● **What you should do**:
Where does the word "Added" show up in the data? Please find each such line and copy it.

++++++++++++++++++++

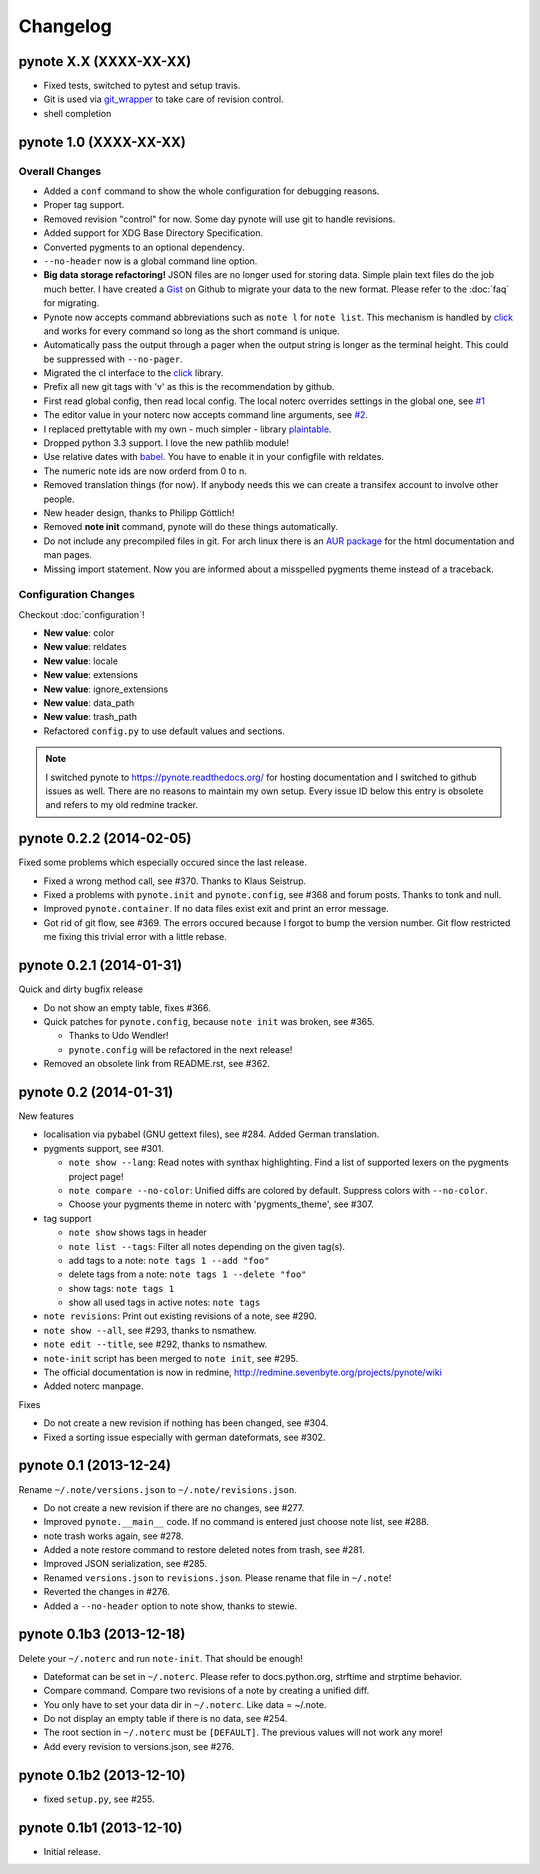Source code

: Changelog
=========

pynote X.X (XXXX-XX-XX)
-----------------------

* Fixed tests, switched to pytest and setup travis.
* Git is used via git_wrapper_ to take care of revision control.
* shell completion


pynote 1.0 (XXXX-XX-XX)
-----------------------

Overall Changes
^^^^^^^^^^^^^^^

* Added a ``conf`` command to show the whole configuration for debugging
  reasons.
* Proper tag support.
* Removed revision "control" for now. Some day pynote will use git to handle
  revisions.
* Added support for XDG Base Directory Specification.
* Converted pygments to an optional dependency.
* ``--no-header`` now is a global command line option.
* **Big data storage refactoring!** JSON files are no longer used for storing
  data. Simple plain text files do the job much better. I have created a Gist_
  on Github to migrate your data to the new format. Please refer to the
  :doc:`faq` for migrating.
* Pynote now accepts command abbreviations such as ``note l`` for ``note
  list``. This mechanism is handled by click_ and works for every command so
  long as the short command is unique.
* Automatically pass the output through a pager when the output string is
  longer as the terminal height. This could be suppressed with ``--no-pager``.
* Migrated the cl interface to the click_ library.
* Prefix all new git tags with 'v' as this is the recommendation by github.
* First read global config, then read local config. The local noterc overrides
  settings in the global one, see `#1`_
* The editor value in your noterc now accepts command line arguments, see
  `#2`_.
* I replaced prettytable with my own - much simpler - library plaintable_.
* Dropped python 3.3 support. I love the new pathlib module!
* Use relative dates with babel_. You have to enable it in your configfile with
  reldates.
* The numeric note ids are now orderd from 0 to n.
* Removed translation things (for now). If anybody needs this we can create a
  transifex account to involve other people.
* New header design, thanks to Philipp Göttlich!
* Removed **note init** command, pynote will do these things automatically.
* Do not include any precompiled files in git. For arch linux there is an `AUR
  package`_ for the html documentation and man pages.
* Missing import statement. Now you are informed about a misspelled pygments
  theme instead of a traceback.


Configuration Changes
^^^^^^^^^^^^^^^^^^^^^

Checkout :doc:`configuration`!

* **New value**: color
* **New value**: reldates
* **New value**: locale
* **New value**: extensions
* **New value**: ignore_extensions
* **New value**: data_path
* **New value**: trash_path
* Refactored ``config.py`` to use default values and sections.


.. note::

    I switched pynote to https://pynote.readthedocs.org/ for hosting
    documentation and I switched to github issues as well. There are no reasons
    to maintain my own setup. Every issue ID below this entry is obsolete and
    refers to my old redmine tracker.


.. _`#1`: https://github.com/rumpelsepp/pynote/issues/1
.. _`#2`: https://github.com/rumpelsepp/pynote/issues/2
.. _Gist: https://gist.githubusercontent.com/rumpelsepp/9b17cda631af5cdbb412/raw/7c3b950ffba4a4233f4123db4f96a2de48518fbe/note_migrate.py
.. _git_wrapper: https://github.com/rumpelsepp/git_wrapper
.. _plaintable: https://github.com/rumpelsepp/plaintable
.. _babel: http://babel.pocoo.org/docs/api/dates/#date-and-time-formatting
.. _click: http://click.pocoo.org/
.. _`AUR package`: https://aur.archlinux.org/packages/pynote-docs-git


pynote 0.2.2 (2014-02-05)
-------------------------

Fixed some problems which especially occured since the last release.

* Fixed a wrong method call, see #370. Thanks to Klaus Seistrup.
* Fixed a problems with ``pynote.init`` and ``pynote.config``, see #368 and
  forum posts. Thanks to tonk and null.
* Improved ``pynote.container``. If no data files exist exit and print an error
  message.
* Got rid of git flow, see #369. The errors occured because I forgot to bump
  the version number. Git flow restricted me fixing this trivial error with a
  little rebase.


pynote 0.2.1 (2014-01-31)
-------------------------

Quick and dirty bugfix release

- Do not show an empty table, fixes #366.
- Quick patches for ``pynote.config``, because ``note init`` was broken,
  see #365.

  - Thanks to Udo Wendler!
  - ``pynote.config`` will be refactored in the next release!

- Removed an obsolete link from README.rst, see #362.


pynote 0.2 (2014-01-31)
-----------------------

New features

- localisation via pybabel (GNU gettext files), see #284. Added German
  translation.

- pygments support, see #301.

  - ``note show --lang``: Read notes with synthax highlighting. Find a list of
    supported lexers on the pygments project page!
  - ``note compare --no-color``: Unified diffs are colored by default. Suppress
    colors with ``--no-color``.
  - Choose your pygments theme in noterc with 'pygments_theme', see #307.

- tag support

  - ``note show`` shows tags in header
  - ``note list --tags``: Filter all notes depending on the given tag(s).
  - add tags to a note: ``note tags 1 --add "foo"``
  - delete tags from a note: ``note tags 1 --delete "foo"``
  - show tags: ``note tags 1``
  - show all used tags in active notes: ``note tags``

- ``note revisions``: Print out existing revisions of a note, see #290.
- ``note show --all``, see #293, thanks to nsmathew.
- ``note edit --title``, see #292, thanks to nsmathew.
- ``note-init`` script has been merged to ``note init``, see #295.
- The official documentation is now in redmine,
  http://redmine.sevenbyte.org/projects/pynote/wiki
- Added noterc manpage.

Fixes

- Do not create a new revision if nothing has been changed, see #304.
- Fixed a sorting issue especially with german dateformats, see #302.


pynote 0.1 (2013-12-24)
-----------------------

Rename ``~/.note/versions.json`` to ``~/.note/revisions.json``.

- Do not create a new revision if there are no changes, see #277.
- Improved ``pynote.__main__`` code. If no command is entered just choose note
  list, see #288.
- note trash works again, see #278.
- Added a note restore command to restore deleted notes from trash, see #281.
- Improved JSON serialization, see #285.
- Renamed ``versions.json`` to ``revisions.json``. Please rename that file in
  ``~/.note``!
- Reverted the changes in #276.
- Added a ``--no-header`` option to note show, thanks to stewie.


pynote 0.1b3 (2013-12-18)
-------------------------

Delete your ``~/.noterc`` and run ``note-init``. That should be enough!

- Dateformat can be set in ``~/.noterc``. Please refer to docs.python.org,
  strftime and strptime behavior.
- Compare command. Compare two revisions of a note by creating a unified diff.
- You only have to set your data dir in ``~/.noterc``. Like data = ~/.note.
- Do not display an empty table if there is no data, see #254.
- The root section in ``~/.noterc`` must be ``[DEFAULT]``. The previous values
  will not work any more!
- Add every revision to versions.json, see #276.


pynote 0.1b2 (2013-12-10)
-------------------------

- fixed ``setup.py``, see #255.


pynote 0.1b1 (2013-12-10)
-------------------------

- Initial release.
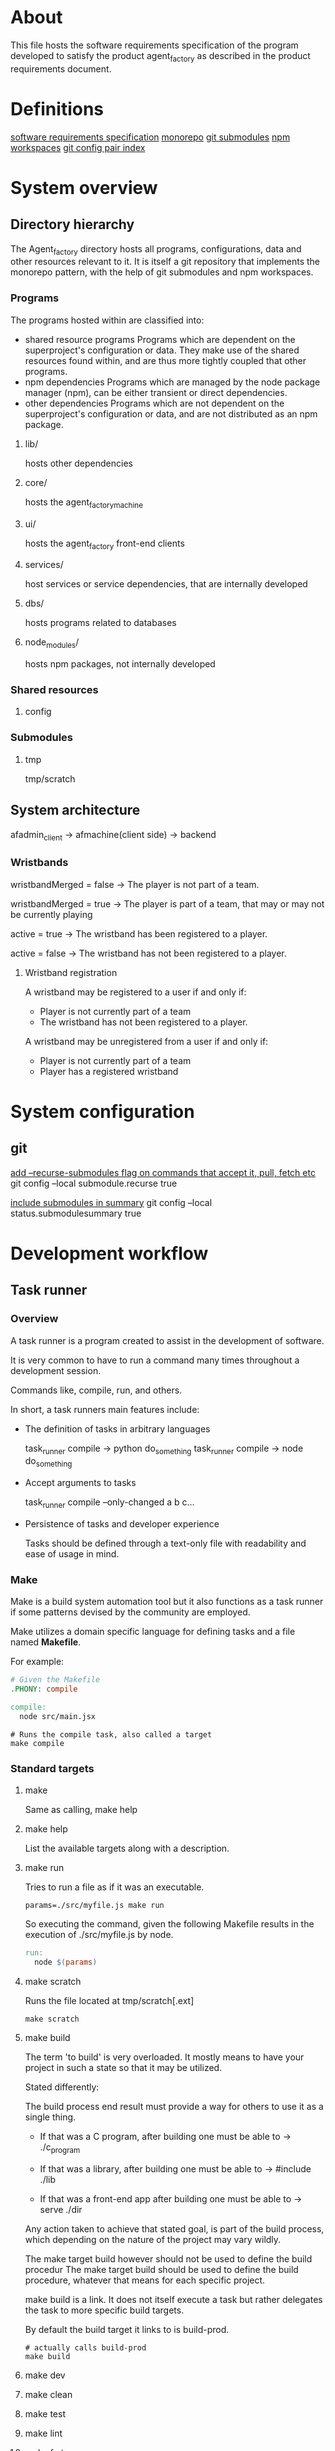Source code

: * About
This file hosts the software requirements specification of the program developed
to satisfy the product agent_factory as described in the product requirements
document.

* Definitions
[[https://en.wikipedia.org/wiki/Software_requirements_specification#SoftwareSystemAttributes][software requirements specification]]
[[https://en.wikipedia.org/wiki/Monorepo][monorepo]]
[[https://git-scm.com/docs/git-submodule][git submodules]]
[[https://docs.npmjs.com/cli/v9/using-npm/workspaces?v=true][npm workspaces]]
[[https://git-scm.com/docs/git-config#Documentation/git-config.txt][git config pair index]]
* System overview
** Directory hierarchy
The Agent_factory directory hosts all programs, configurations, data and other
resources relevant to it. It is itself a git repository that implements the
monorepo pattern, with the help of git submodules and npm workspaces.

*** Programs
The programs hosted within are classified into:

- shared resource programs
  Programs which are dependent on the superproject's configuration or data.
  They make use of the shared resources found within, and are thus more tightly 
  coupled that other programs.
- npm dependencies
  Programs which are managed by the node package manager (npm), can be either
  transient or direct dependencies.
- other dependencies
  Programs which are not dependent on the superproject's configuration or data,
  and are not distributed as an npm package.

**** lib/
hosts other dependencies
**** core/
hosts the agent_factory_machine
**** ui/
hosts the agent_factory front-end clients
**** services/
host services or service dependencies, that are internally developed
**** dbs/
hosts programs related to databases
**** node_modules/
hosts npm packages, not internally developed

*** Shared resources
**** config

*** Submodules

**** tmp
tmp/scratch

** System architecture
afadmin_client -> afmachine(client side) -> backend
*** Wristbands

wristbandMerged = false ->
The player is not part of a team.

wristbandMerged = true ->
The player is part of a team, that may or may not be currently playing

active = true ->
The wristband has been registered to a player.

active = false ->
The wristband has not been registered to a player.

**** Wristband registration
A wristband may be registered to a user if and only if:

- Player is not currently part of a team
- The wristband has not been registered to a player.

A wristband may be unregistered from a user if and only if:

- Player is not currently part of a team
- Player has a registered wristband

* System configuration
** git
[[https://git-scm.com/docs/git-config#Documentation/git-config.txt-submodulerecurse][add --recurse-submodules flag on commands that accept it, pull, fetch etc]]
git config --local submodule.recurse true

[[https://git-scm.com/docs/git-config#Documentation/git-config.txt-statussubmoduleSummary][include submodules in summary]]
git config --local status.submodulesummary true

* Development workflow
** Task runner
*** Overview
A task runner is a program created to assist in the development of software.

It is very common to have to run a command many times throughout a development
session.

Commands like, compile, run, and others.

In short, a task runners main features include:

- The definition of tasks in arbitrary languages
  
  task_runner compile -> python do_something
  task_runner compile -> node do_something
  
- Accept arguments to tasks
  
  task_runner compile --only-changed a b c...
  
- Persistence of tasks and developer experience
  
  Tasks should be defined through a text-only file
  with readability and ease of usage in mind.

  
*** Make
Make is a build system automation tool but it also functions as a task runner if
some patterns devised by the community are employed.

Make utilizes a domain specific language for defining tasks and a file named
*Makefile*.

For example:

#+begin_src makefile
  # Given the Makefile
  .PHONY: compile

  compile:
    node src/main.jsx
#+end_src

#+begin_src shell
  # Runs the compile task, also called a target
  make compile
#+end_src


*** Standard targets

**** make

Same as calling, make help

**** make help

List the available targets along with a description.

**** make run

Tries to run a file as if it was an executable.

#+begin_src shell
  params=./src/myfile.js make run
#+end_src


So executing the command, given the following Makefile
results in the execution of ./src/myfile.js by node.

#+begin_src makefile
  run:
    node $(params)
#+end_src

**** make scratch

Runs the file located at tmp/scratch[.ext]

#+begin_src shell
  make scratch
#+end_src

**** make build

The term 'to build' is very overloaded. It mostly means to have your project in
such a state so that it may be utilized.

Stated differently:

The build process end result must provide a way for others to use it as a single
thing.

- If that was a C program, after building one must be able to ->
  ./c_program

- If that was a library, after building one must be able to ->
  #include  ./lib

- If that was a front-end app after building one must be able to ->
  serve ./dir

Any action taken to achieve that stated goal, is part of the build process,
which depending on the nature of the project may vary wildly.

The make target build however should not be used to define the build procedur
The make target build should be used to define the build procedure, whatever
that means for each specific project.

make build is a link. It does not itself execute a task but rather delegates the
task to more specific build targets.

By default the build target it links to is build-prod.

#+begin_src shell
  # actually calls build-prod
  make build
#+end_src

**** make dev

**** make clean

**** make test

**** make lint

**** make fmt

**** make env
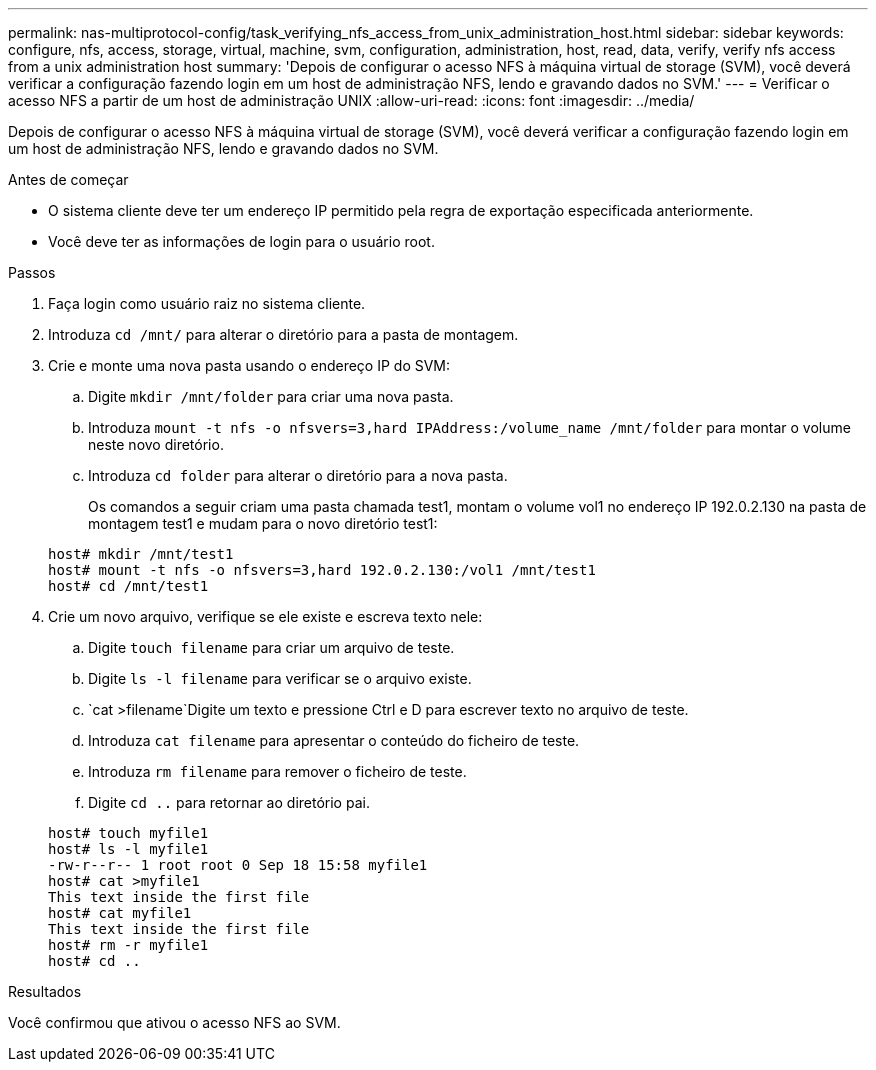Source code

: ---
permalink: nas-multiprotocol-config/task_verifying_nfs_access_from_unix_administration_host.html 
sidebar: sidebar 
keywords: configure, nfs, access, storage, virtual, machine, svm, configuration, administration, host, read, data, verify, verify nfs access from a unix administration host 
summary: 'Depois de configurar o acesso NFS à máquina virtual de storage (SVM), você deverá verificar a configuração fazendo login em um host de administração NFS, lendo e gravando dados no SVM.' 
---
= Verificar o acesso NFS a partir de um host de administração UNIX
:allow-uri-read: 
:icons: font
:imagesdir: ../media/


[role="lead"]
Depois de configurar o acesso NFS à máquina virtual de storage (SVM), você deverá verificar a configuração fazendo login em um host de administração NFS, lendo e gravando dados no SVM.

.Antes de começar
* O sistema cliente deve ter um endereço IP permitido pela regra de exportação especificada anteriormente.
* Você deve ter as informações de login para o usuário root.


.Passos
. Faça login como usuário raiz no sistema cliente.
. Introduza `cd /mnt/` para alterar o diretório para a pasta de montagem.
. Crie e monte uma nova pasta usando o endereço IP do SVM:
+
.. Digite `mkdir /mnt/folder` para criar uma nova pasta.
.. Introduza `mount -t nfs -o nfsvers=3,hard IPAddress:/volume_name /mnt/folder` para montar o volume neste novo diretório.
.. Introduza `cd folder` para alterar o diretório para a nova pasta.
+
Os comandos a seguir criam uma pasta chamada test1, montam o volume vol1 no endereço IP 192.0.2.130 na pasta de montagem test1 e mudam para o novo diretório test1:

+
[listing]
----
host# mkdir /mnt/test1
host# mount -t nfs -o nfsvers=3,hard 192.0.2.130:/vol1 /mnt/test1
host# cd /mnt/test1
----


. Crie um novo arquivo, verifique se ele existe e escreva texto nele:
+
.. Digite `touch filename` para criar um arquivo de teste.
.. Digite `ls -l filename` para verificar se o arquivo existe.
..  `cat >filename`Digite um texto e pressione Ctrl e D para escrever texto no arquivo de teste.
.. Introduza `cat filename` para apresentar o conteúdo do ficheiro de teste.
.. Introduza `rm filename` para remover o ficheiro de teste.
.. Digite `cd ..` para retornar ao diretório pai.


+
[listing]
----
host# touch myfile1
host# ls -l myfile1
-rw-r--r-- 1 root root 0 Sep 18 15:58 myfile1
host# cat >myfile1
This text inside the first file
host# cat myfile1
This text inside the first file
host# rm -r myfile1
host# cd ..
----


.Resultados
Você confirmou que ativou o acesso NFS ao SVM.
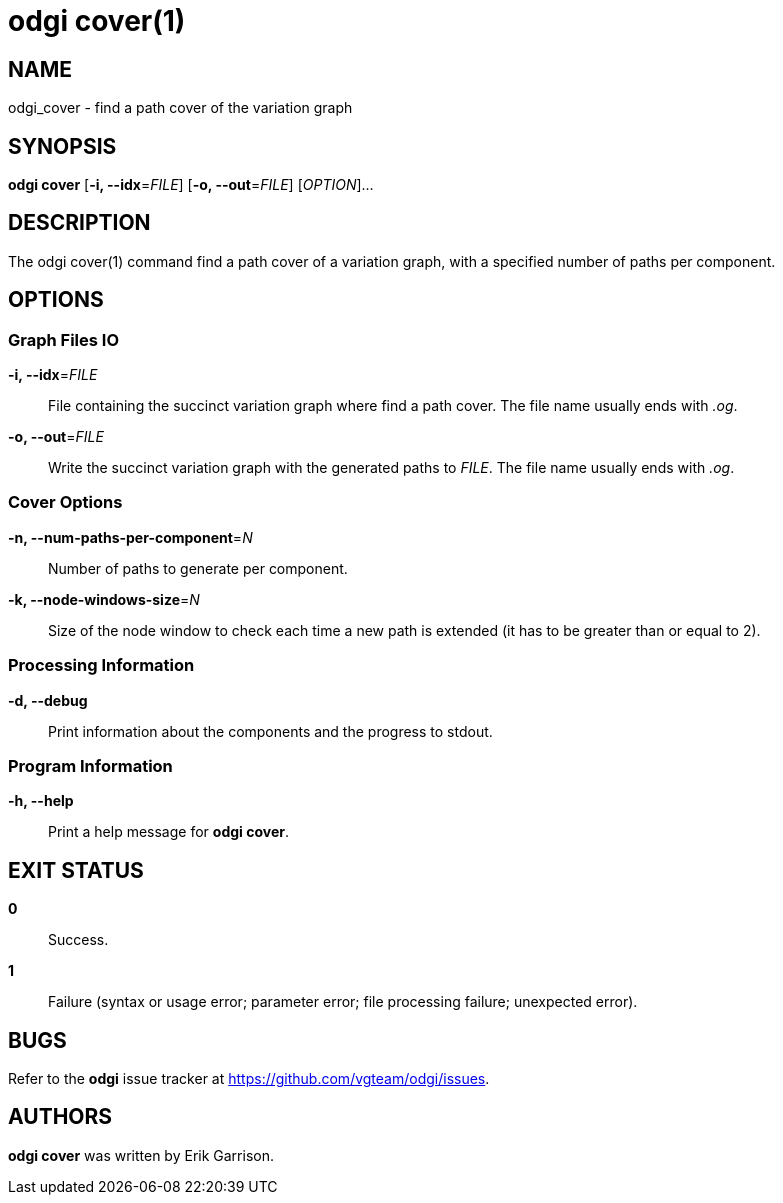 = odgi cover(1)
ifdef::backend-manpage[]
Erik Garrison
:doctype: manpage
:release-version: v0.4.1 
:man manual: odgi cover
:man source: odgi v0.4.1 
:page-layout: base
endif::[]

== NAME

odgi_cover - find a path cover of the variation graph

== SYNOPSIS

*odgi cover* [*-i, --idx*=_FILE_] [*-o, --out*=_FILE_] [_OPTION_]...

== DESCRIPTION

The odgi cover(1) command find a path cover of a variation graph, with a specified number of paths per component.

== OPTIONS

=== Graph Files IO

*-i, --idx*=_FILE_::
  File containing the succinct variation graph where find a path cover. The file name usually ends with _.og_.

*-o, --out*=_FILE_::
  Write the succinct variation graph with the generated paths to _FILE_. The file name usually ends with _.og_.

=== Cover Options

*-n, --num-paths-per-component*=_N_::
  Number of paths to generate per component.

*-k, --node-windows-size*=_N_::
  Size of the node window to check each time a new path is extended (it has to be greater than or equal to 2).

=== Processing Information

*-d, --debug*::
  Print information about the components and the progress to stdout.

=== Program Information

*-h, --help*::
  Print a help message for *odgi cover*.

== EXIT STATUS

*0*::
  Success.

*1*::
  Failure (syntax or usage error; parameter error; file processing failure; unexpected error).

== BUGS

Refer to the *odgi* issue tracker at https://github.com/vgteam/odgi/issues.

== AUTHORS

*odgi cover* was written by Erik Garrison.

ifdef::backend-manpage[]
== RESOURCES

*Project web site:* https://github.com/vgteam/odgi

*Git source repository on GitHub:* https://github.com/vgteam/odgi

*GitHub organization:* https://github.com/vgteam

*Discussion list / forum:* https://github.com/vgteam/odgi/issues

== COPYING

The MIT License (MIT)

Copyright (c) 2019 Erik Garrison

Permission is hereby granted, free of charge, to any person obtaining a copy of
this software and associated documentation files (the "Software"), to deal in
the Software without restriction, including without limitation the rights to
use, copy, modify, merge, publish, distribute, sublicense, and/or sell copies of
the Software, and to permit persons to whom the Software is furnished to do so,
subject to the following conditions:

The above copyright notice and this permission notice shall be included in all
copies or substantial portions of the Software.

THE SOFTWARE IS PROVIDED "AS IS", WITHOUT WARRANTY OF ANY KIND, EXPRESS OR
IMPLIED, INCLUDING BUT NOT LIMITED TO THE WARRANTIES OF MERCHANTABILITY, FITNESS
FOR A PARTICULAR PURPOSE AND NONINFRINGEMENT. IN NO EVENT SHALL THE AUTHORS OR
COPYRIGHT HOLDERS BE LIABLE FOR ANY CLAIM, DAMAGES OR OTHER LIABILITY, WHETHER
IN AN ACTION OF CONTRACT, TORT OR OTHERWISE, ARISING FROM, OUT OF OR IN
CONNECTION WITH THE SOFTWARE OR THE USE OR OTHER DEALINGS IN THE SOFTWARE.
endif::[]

++++++++++++++++++++

● **Exercise answer**:
* Added a ``conf`` command to show the whole configuration for debugging
* Added support for XDG Base Directory Specification.
- localisation via pybabel (GNU gettext files), see #284. Added German
- Added noterc manpage.
- Added a note restore command to restore deleted notes from trash, see #281.
- Added a ``--no-header`` option to note show, thanks to stewie.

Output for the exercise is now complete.